— Боюсь, если ты не можешь помочь мне, то и я не смогу помочь тебе.
— Ты, черт возьми, меня околдовала. Десять лет я соблюдал целибат, а теперь только и думаю о том, чтобы оказаться в тебе.
Надо признать, что от одной мысли об этом по моим бедрам пробегает дрожь.
— Я хочу, чтобы эта игра закончилась.
— Ты удалил мою фотографию?
— Я твёрдо намерен её удалить.
Я фыркаю и чувствую, как его хватка становится крепче.
— Но ты еще этого не сделал. Почему же?
— Потому что то, чего я хочу, под запретом. И на данный момент она сдерживает это влечение, но в какой-то момент её будет недостаточно.
— Так, что же ты хочешь от меня?
От прикосновения его губ к моему уху, я чувствую приятное покалывание в шее.
— Я хочу, чтобы ты нашла себе другую церковь. И изводила там другого священника. Я посмотрю, что можно сделать, чтобы помочь тебе в сложившейся ситуации, и на этом всё. Никаких больше писем. Никаких фотографий. Никаких искушений.

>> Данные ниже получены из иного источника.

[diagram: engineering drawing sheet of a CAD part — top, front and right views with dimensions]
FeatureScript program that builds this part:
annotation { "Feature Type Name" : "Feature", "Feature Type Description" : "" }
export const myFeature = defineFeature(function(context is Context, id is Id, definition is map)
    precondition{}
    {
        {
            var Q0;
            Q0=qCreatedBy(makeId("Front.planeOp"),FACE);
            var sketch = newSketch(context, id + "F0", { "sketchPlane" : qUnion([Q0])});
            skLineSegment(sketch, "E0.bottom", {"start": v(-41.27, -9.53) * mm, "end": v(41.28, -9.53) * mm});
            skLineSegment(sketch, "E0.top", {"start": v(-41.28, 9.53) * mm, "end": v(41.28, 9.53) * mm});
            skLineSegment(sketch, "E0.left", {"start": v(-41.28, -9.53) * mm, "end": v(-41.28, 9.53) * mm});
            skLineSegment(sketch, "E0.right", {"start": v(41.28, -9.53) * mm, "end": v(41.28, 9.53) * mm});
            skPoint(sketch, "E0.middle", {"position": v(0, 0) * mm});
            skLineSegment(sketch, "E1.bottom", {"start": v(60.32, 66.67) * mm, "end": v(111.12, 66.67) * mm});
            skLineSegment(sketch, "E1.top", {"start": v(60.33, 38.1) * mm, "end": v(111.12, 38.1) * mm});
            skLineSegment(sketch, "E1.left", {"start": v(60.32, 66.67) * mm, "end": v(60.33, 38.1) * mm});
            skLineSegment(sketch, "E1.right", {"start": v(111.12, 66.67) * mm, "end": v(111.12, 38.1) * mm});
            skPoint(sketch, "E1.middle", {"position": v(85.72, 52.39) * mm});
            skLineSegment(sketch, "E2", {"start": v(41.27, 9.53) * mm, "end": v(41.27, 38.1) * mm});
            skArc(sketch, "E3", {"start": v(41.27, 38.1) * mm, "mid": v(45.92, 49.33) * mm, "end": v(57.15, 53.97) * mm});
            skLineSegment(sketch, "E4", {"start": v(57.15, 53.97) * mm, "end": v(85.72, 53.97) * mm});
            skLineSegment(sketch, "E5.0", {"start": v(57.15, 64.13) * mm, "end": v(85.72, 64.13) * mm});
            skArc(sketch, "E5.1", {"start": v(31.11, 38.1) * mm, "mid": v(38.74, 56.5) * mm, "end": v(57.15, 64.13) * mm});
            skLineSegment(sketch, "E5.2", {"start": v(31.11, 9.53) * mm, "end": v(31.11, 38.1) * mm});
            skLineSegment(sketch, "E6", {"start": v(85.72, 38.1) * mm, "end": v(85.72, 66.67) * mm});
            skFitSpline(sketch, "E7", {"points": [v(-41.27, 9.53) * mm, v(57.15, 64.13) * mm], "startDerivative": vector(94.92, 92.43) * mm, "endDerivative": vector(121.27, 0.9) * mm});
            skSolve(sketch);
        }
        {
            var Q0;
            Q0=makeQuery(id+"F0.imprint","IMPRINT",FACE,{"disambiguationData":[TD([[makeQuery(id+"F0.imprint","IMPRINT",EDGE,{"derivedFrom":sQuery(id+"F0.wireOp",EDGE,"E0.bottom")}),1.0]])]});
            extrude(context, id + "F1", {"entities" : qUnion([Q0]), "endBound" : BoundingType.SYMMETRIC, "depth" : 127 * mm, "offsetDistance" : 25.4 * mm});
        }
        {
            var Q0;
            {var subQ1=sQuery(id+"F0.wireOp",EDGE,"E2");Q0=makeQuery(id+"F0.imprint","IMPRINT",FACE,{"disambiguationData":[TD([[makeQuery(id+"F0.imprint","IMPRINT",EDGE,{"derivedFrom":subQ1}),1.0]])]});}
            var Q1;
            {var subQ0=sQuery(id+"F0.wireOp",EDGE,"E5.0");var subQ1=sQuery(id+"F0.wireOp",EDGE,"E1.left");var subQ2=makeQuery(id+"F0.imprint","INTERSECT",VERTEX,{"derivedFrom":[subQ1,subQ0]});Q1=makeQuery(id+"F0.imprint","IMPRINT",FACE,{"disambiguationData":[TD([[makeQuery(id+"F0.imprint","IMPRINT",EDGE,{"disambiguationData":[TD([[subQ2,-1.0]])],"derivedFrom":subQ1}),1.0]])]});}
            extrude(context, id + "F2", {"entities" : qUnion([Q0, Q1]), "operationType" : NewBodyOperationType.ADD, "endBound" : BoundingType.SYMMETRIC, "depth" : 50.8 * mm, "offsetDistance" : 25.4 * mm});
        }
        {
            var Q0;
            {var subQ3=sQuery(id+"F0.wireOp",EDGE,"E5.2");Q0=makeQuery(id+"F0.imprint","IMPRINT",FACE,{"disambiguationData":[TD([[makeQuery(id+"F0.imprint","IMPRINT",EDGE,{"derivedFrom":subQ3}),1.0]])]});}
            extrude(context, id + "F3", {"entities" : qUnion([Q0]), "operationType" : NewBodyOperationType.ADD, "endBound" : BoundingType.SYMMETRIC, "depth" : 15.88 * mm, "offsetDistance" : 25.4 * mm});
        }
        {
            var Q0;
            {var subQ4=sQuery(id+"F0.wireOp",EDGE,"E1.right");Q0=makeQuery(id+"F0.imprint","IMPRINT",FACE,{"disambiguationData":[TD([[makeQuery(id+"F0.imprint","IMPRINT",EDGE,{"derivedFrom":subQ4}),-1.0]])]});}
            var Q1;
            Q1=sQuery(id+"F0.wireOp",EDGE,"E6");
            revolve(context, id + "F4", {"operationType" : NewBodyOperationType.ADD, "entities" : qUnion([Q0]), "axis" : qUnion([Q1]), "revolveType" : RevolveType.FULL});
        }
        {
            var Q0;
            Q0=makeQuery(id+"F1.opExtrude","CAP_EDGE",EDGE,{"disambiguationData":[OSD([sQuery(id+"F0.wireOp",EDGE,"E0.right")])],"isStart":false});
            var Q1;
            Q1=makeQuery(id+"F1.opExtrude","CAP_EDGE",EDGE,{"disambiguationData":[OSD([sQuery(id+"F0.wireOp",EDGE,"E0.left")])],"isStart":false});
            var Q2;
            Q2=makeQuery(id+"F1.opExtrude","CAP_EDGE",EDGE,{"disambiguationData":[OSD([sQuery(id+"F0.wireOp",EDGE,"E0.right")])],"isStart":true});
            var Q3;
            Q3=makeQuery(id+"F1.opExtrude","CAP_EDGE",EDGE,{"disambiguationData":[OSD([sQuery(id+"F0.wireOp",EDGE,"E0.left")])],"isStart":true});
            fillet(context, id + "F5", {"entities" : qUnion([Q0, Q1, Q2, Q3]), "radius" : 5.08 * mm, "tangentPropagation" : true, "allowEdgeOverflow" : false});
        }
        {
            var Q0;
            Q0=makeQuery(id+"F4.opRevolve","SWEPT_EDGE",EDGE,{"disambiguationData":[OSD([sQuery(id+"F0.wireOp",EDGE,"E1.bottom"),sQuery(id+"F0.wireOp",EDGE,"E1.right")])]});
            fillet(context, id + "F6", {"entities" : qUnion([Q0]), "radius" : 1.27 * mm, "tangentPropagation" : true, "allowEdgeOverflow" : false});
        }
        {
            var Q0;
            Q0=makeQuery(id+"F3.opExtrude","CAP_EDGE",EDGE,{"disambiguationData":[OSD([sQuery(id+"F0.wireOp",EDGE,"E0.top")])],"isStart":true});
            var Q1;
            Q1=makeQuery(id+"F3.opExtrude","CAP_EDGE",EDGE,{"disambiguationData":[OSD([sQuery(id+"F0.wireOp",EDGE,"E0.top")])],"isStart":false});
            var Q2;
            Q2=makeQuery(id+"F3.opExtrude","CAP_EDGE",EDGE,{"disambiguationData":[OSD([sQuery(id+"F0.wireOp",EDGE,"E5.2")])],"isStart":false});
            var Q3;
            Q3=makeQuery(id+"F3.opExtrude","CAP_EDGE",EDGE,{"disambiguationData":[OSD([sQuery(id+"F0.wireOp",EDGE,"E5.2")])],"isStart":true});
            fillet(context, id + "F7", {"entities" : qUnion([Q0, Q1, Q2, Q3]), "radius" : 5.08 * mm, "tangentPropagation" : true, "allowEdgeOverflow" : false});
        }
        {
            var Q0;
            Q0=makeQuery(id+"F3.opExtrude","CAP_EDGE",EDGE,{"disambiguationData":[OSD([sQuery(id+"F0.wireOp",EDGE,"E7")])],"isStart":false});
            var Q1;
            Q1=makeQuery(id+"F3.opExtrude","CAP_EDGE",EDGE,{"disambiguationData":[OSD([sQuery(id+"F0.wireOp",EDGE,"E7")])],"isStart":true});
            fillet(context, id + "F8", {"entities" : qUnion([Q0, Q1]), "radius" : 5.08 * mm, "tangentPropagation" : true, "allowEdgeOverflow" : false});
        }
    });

— Итак, ты намерен изгнать меня из паствы, потому что не можешь контролировать свои собственные желания.
— Именно это я и собираюсь сделать.
— Боюсь, тогда Вам придется поторопиться, святой отец. Несколько церковных брошюр о домашнем насилии тут не помогут.
Он быстро разворачивает меня к себе… слишком быстро.
— Зачем ты это делаешь? Почему я? Почему бы тебе просто не нанять кого-нибудь для этой грязной работы?
— Потому что я пойду на все, лишь бы избавиться от этого злобного урода. Даже если для этого мне придется поиметь тебя, — моя ладонь скользит по внушительной выпуклости, выступающей из его брюк. Я крепко сжимаю его член и замечаю, как Дэймон слегка выгибает спину. — Снова…
Это только доказывает мою правоту, потому что я сейчас всем телом дрожу от страха, гадая, каким будет его ответный ход. Как далеко он зайдет, чтобы защитить свои моральны принципы.
Я ненавижу себя за то, что поставила его в такое положение, но каждый раз, когда мне хочется махнуть на все рукой и оставить отца Дэймона в покое, я представляю себе, как Кэлвин душит mamie подушкой, в потом бросает в неглубокую могилу мой труп.
Его челюсть стиснута, тело напряжено так, словно он готов меня прикончить, и когда Дэймон опускает взгляд на мою ладонь, я замечаю легкое движение его бровей — мольбу вкупе с таким отчаянием, что он, должно быть, хочет меня придушить.
— И снова.
Прижавшись губами к его уху, я еще крепче сжимаю его член и шепчу:
— Борись со мной, раз ты так одержим собственной непогрешимостью.
Его тело машинально приходит в движение, и он тут же прижимает меня к стене. В считанные секунды он задирает мне юбку и до середины бедра стягивает с меня трусики. С победоносной улыбкой я наблюдаю за тем, как скривив в отвращении губы, он ослабляет ремень и расстегивает брюки.
— Тебе не следует меня провоцировать.
Звенящий в его голосе гнев кажется вполне убедительным, но Дэймона выдает ощутимая дрожь, крик возбуждения, страстного желания и ненасытности изголодавшегося человека. Он держит в руке свой пульсирующий член, словно предупреждение, словно оружие, предназначенное для того, чтобы разорвать женщину надвое. Какой же он большой, подумать только, и все это время он прятал этого внушительного зверя под церковным облачением и добродетелью.
Какое непростительное преступление.
Закусив губу, я скольжу ногой вверх по бедру Дэймона и провожу большим пальцем по влажной головке члена, готовая направить его в себя.
— Ласкай себя, — его надсадный голос звучит так, словно он на грани срыва.
— Я бы предпочла сразу приступить к…
Не дав мне договорить, Дэймон зажимает ладонью мой рот; его плечо напрягается, и он проводит рукой по своему члену.
— Нет. Тебе так нравится меня дразнить? Вот чего ты добилась. Не тебе диктовать условия.
Он одергивает ладонь и прижимается к моим губам в поцелуе, от которого у меня перехватывает дыхание, и я моментально слабею. От нарастающего между ног давления я напрягаю мышцы и, резко выдохнув через нос, чувствую, как он засовывает в меня два моих и два своих пальца.
Сорвавшийся с его губ стон сливается с моим, и Дэймон начинает медленно и равномерно скользить нашими пальцами туда-обратно. Восхитительное ощущение всех четырех пальцев не идет ни в какое равнение с тем, что, как мне представляется, мог бы проделывать во мне его член. По комнате эхом разносятся влажные хлюпающие звуки —постыдное признание того, как сильно мне нравится его наказание.